--- SOURCE DOCUMENT ---
▼▼▼
E.A. Sports Today

Blue Map couple

Mutually supportive relationship helps Alexandria’s Zac, Whitney Welch put coveted AHSAA trophies in alma mater’s case.

Alexandria baseball coach Zac Welch holds the 2024 state-title trophy he and his team earned, and wife Whitney Welch holds the 2017 state-title trophy that she and her volleyball team earned. (Photo by Joe Medley)

By Joe Medley
East Alabama Sports Today

ALEXANDRIA — Zac and Whitney Welch came up in a high school culture where individual understatement equals ethic but team championships never go understated.

As of this week, they became a rare “Blue Map” couple.

Alexandria’s baseball team, with former Valley Cub Zac Welch as its skipper, clinched the school’s first state title in that sport Tuesday, finishing off a sweep of Mobile Christian in the Alabama High School Athletic Association’s Class 5A title series.

That means Larry R. Ginn Gymnasium will soon have a new “ball on the wall” for baseball, but the trophy case already shows a brand new AHSAA “Blue Map.”

It fits nicely with several others in the case, including three that Whitney Welch helped to put in there. She played on the 2004 state-title softball team, was an assistant coach on the 2014 state-title softball team and was head coach of the 2017 state-title volleyball team.

No one was happier than Zac Welch’s wife to see him join the fun.

“Honestly, I’m not real good at the coach’s wife thing,” she said. “I was way more nervous for him. I wanted it worse for him than I think I ever have anyone.

“We just feel really blessed and grateful to be able to do it, and just to be able to do what we love, especially at where we’re from.”

Zac Welch played football and baseball for Alexandria before carrying on his baseball career at Alabama. He was a long-time assistant coach in baseball until Andy Shaw retired, after the 2022 season.

Alexandria principal Jason Deason quickly elevated Welch to head coach, and he took over developing what became this season’s 15-member senior class. Almost all came up from the Alexandria youth programs.

Steeped in the Alexandria way, he and they met their moment in 2024.

Equally steeped in the Alexandria way, Whitney Welch had her part.

“She spent so many hours in the concessions stand, and her dad cooked about 2,000 hot dogs, maybe more,” Zac Welch said. “It might’ve been 10,000 hot dogs and hamburgers this year.
▲▲▲
Stored items
▼▼▼
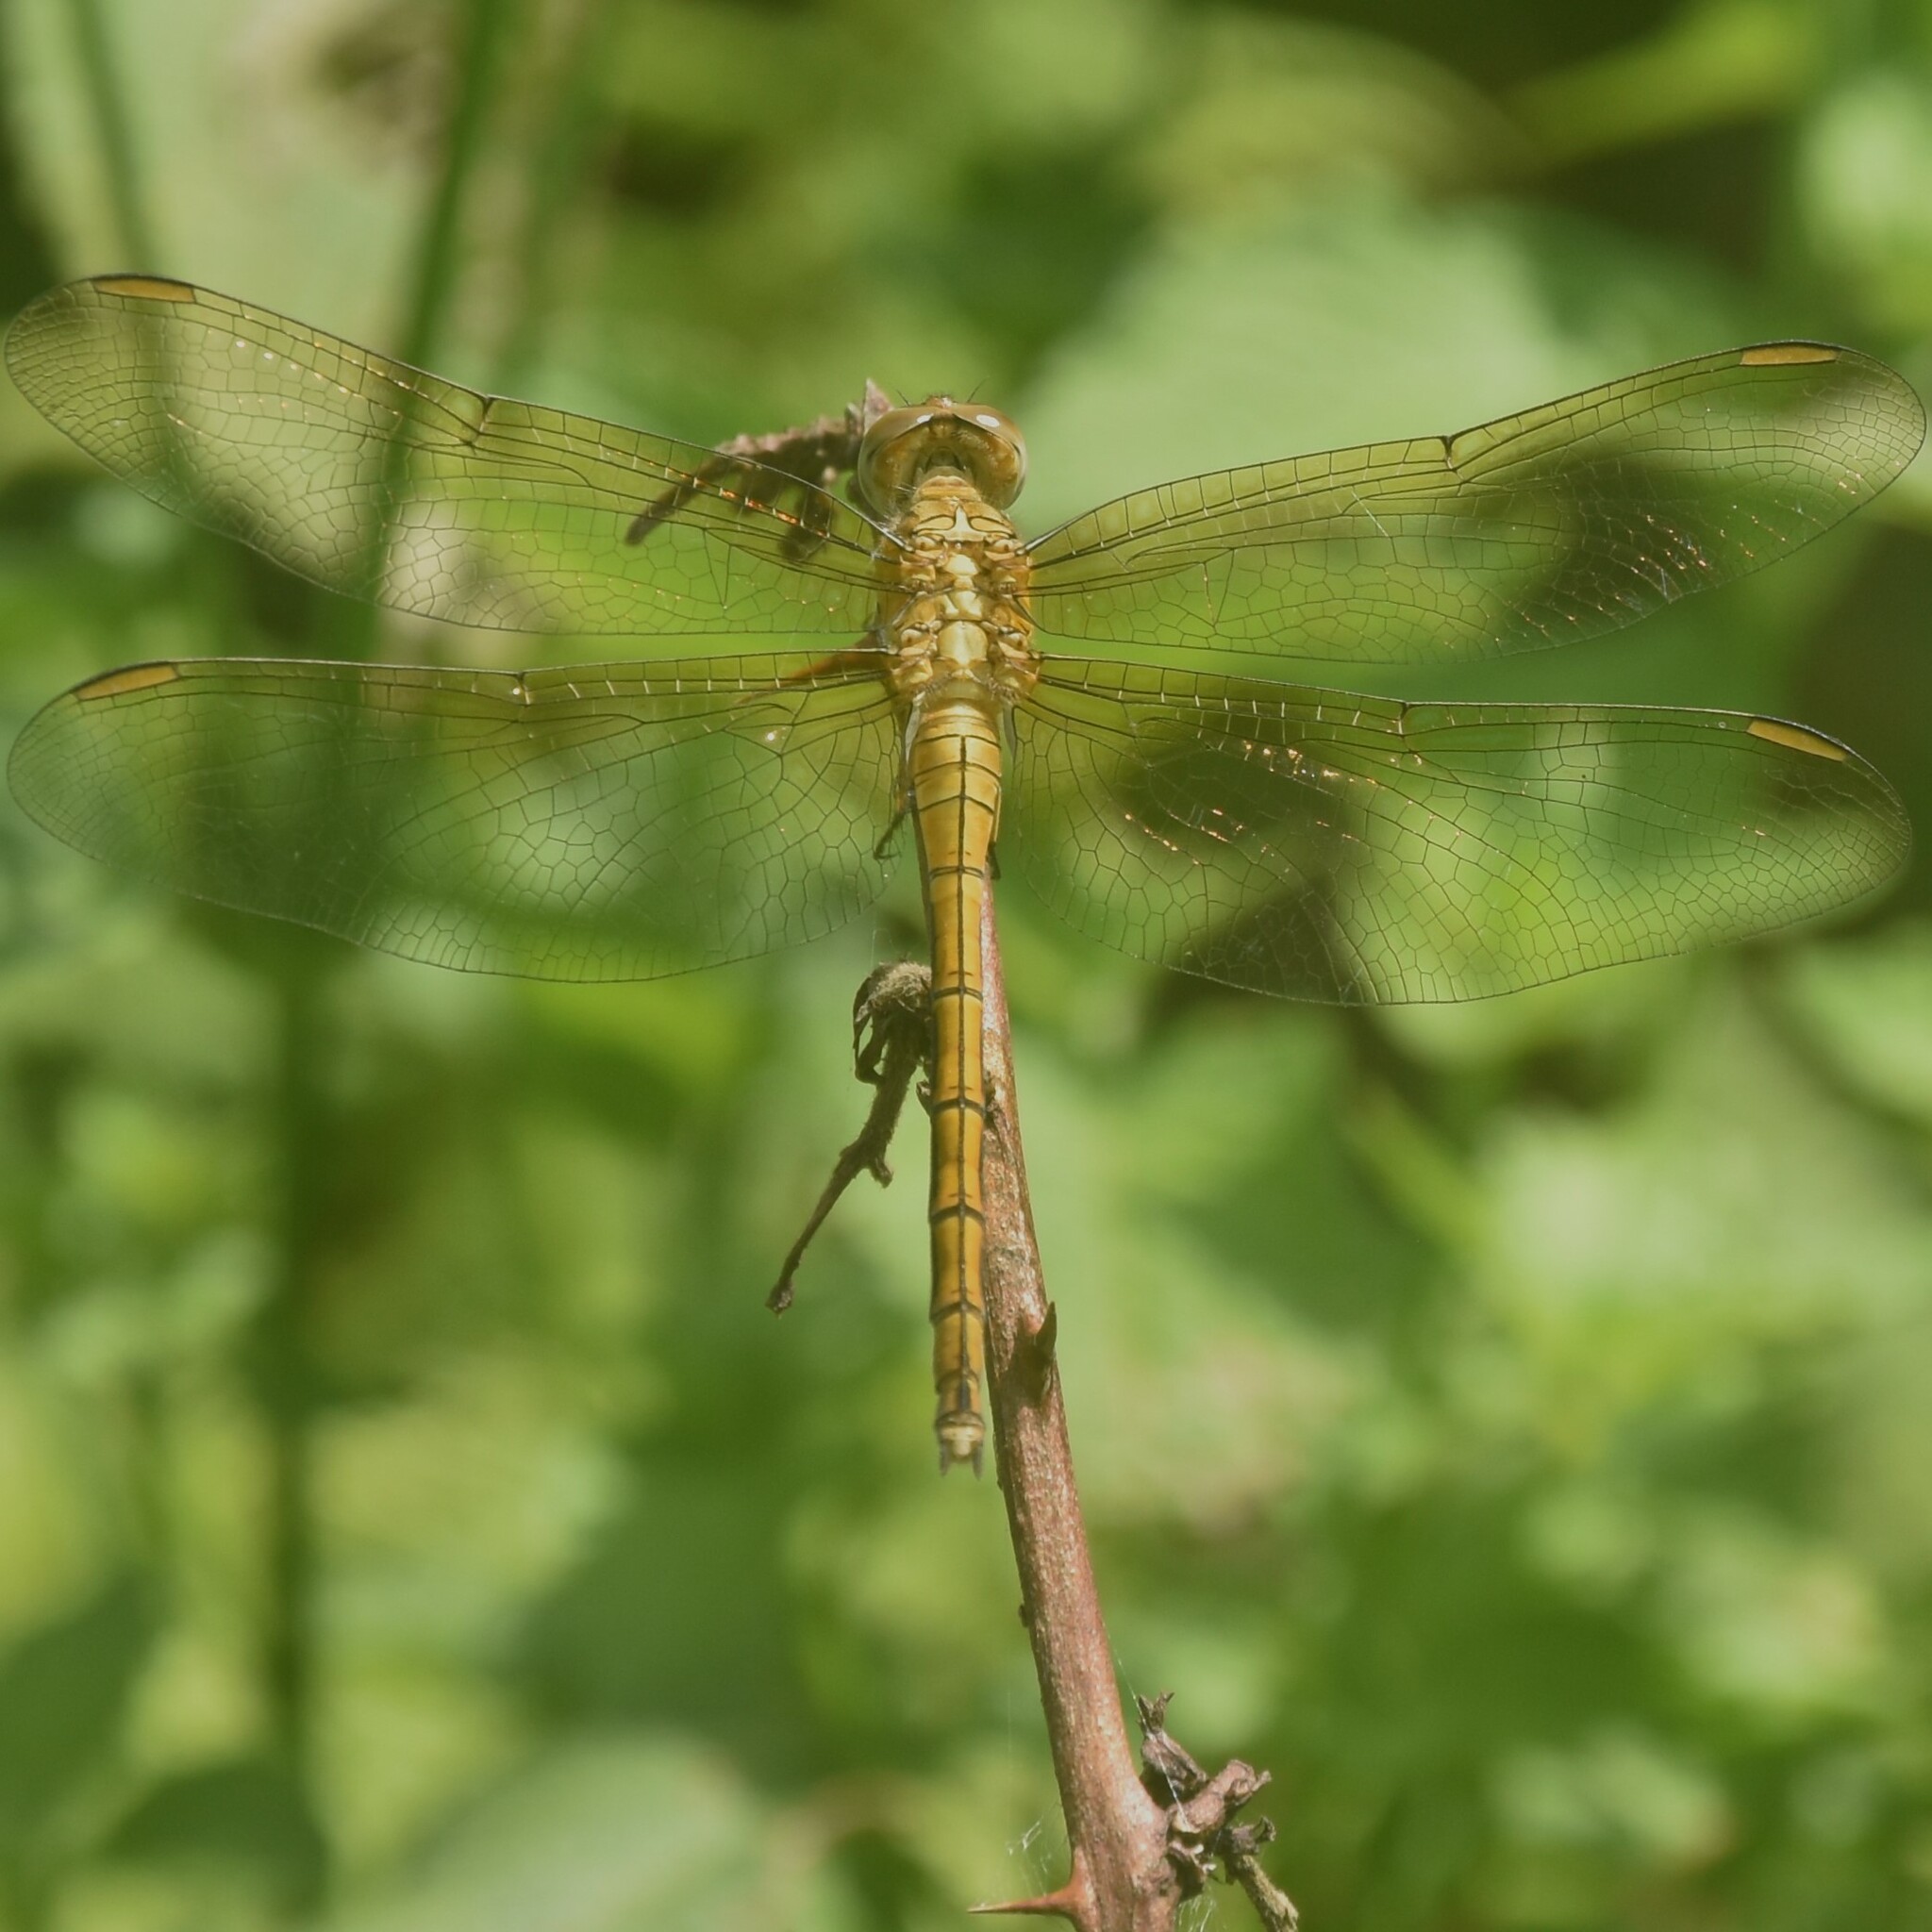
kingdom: Animalia
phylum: Arthropoda
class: Insecta
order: Odonata
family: Libellulidae
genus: Orthetrum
▲▲▲
--- ACTIVITY LIST ---
1. In the article on the Alexandria "Blue Map" couple, which team did Whitney Welch lead as head coach to a state title?
2. Substitute "head coach" for "skipper" in the article on the Alexandria "Blue Map" couple, and write out the passage between "Alexandria’s baseball team, with" and "state-title volleyball team.", inclusive.
3. Pick up the article on the Alexandria "Blue Map" couple after its last sentence and continue it.

--- ANSWERS PROVIDED ---
1. She was head coach of the 2017 state-title volleyball team.

2.
Alexandria’s baseball team, with former Valley Cub Zac Welch as its head coach, clinched the school’s first state title in that sport Tuesday, finishing off a sweep of Mobile Christian in the Alabama High School Athletic Association’s Class 5A title series.

That means Larry R. Ginn Gymnasium will soon have a new “ball on the wall” for baseball, but the trophy case already shows a brand new AHSAA “Blue Map.”

It fits nicely with several others in the case, including three that Whitney Welch helped to put in there. She played on the 2004 state-title softball team, was an assistant coach on the 2014 state-title softball team and was head coach of the 2017 state-title volleyball team.

3.
“Just successful in raising money inside of our program but also just the support and love that they show me and our team and players and families of our players, it’s just really special. It makes me feel good on the inside. We’ve got a good thing.”

Zac Welch plays the supportive role during the fall, when volleyball is played. They pick each other’s coaching brains “all the time,” Whitney said. Whitney Welch said she has taken helpful tips from Zac with fundraising and the volleyball team’s weight program.

The melding of personalities has helped both to handle the pressures of coaching.

“He’s taught me how to have fun, honestly,” Whitney Welch said. “I’m way more uptight, I think, than he is. In this run, he was a little more uptight, so sometimes it flips, but he really has shown me how to settle down and calm down and have fun and enjoy the moment.”

Zac Welch said he draws upon his wife’s penchant for preparation.

“I tend to be overly relaxed in big spots,” he said. “I don’t think the moments really get to me. I can crack a joke at times when I really shouldn’t.

“Whitney is the opposite. I think she’s overly prepared in those moments. Watching her do that and find comfort in that over preparation has been interesting and allowed me to shore up my preparation skills.”

Alexandria’s baseball team met the big moment, going 21-1 down the stretch. The one loss came in the Valley Cubs’ only playoff series that went three games … the quarterfinal series between top-ranked Alexandria and No. 2 Sardis.

This all happened while “Byrd” Welch, Zac’s father and Whitney’s father-in-law, battled through complications from open-heart surgery.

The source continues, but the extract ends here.